▶ Description of the task: Please output every line of the records below unchanged, leaving out the pictures.
*****
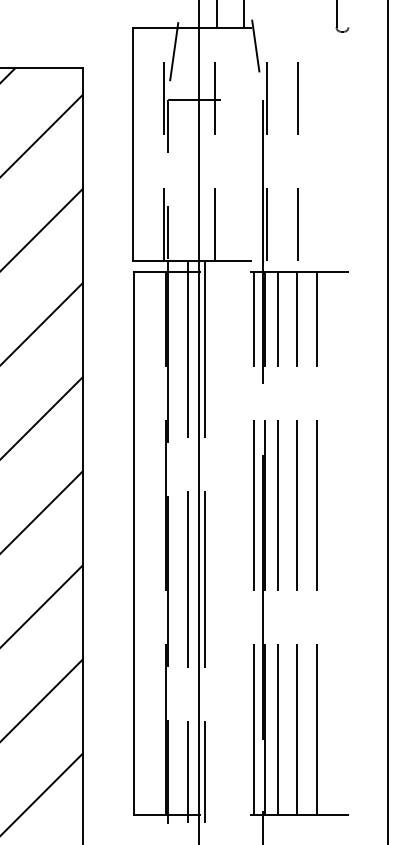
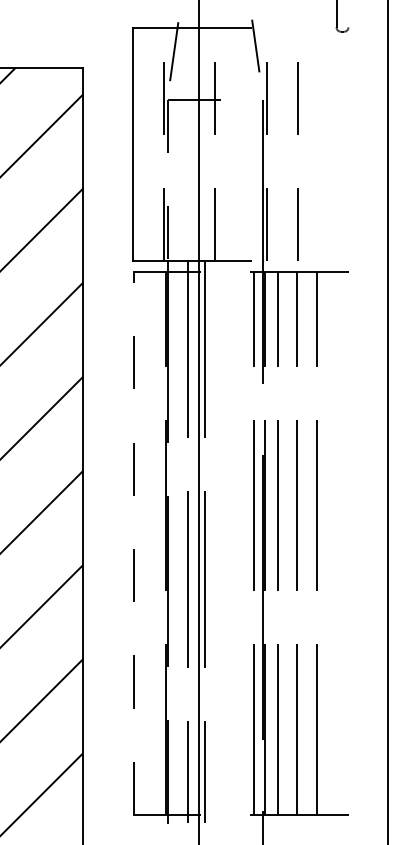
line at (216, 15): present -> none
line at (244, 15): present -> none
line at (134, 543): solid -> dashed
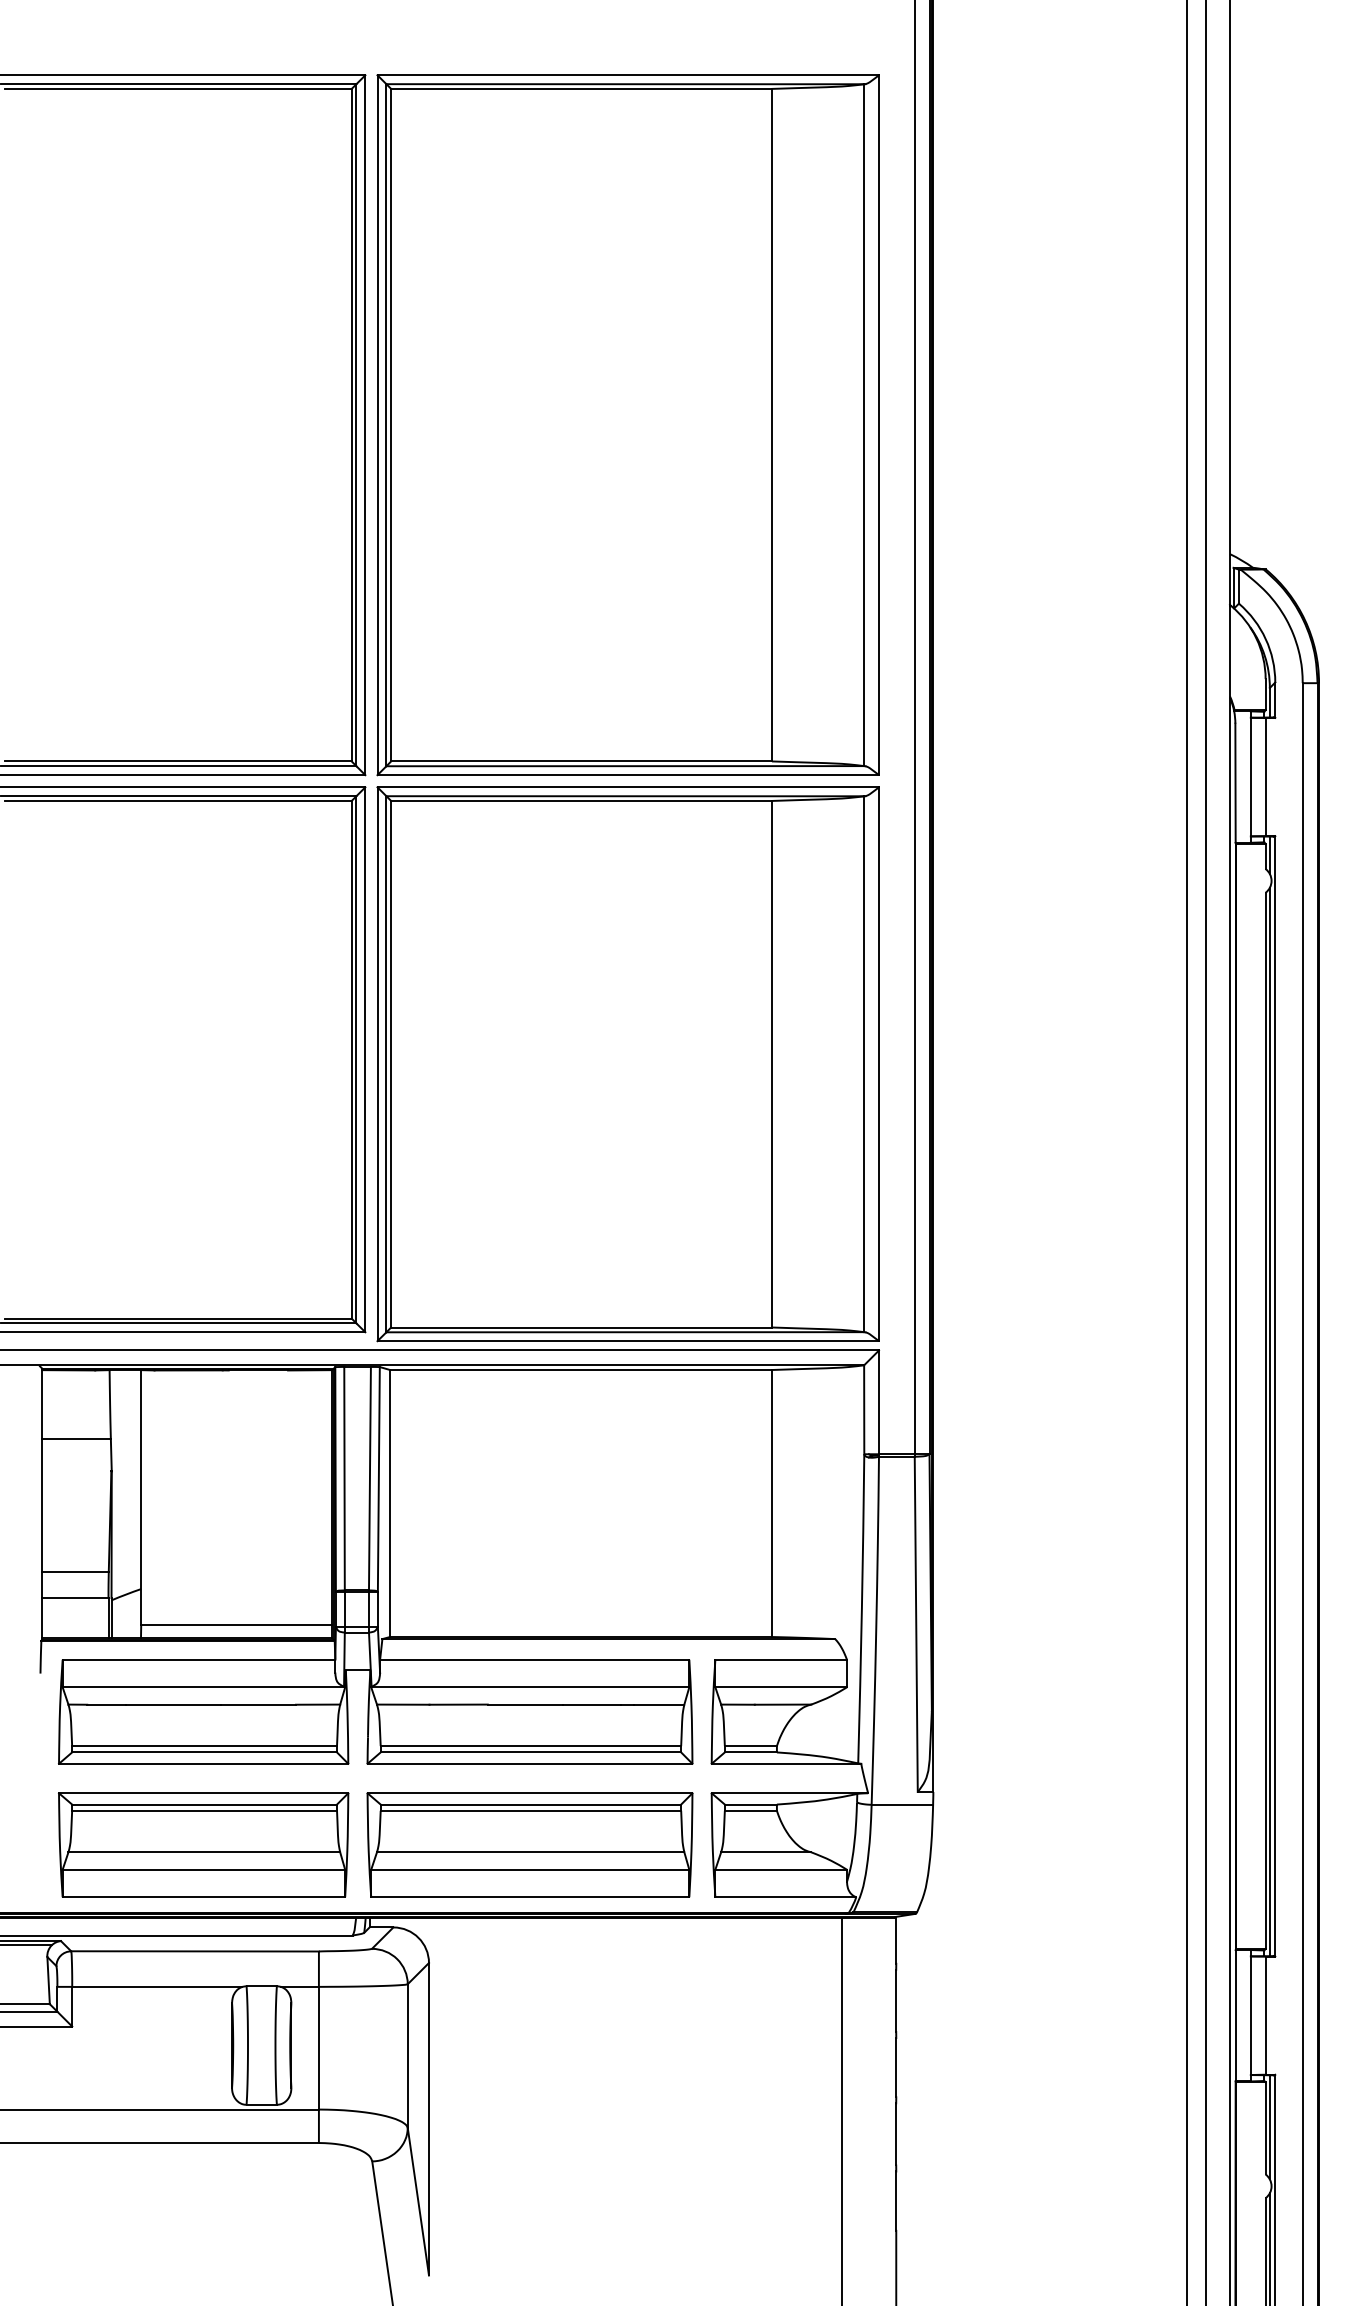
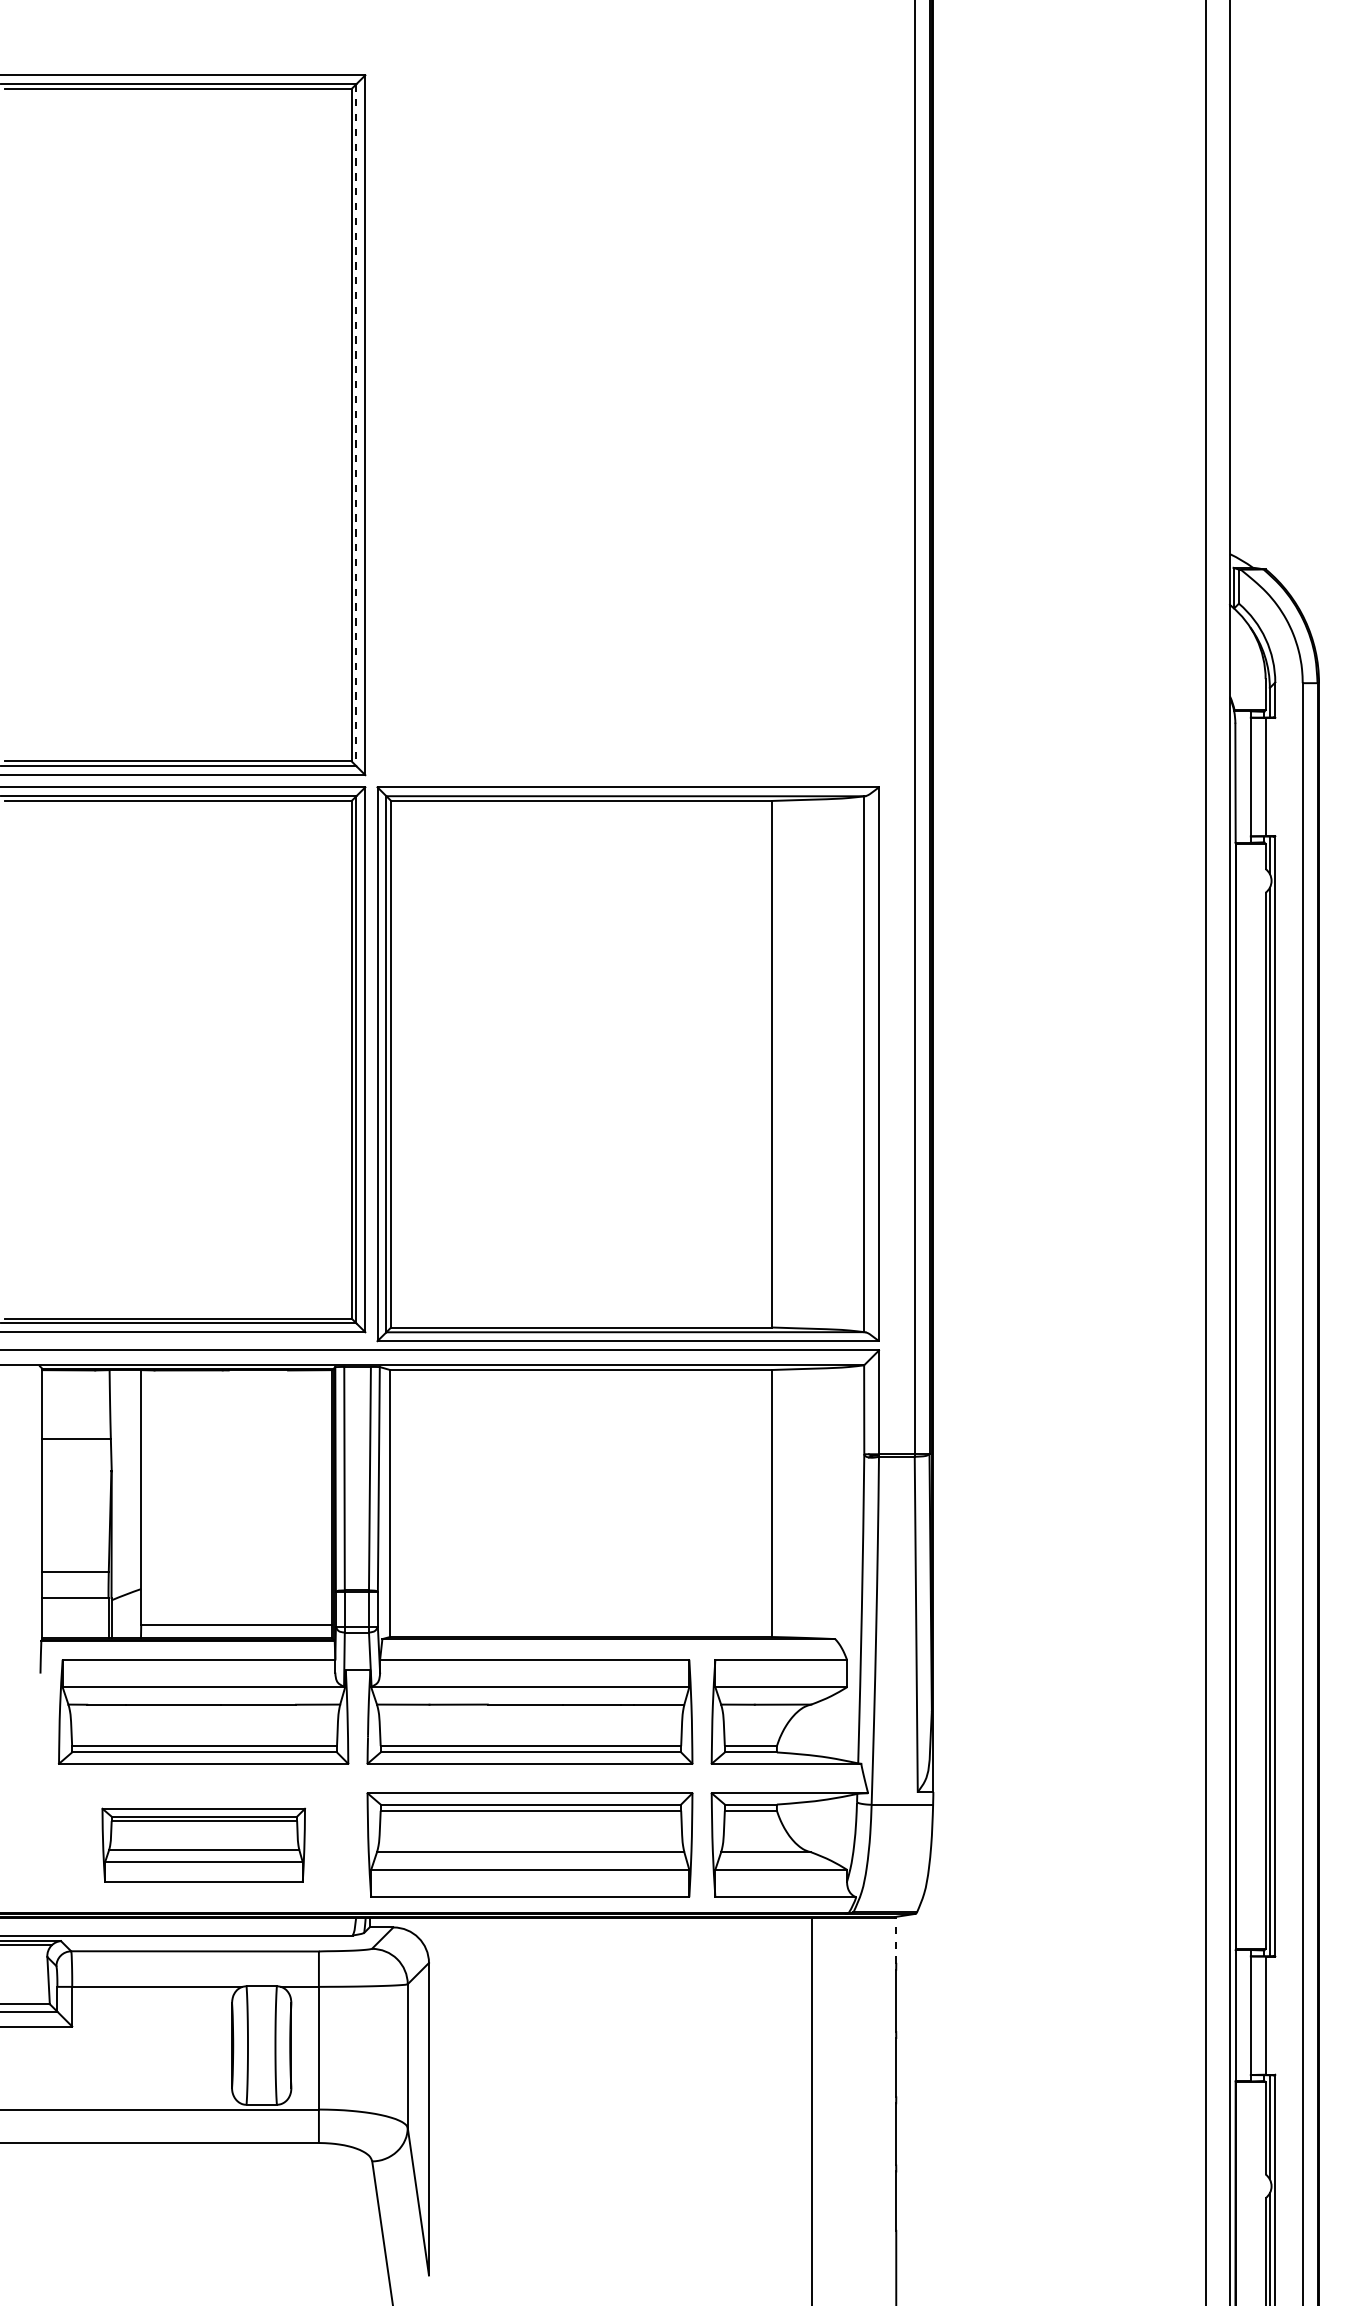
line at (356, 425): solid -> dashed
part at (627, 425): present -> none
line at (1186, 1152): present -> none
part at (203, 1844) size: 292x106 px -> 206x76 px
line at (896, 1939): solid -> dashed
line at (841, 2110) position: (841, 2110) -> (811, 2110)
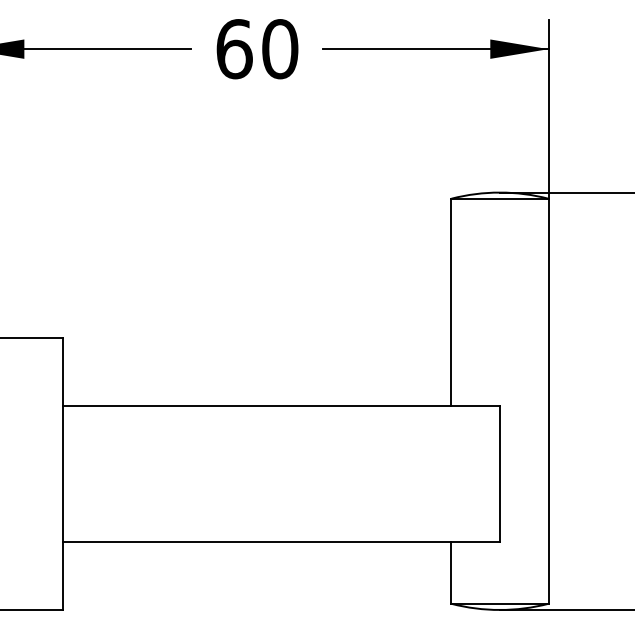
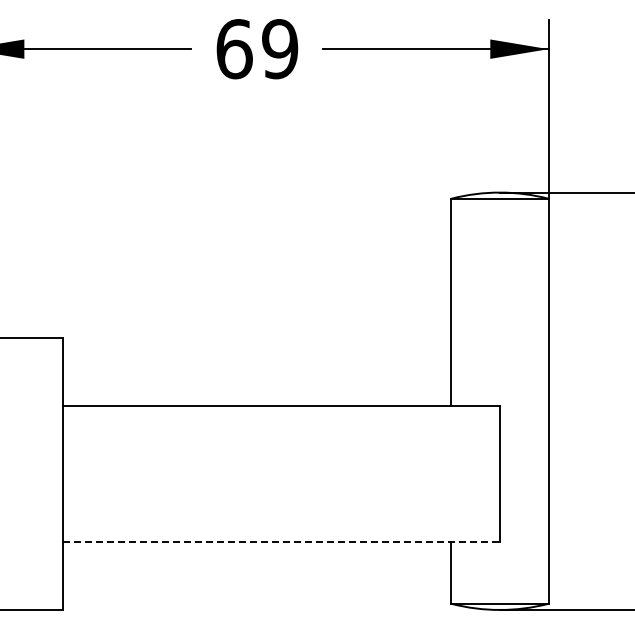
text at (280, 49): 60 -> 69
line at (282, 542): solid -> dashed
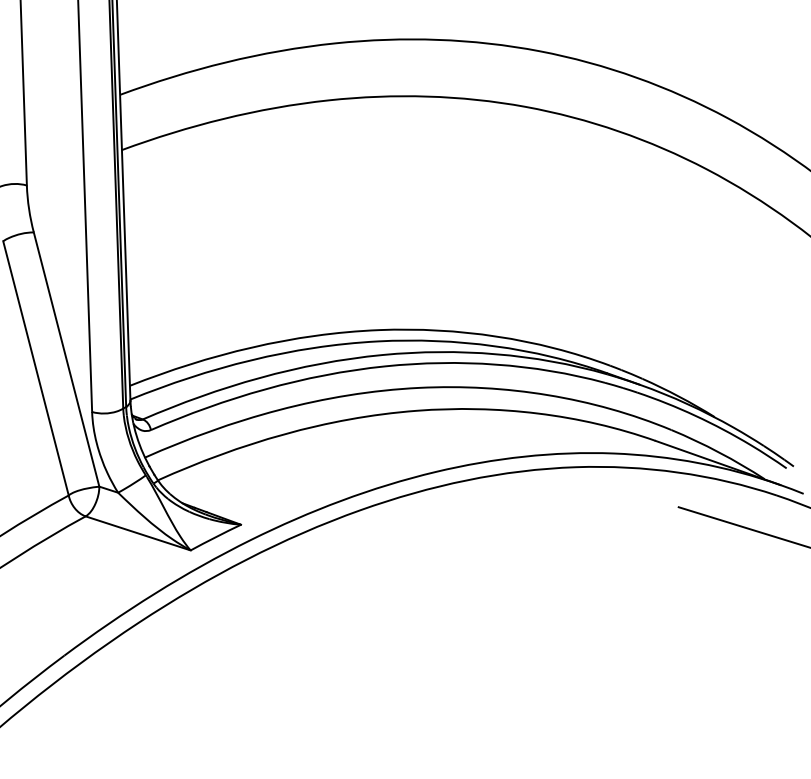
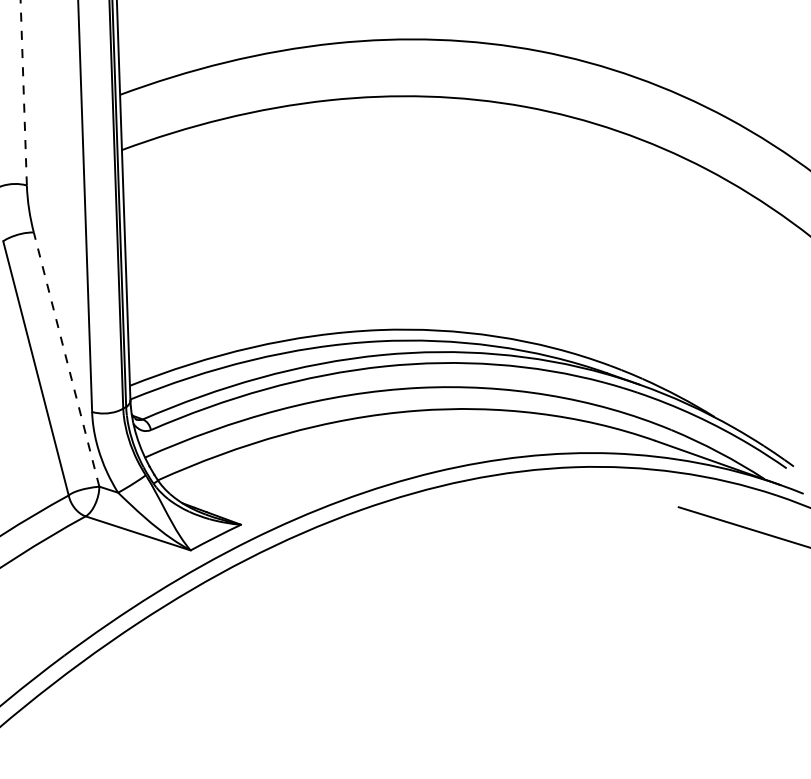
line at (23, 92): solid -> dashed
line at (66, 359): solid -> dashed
*****
▶ Solution to this task:
line at (216, 15): present -> none
line at (244, 15): present -> none
line at (134, 543): solid -> dashed
line at (356, 425): solid -> dashed
part at (627, 425): present -> none
line at (1186, 1152): present -> none
part at (203, 1844) size: 292x106 px -> 206x76 px
line at (896, 1939): solid -> dashed
line at (841, 2110) position: (841, 2110) -> (811, 2110)
text at (280, 49): 60 -> 69
line at (282, 542): solid -> dashed
line at (23, 92): solid -> dashed
line at (66, 359): solid -> dashed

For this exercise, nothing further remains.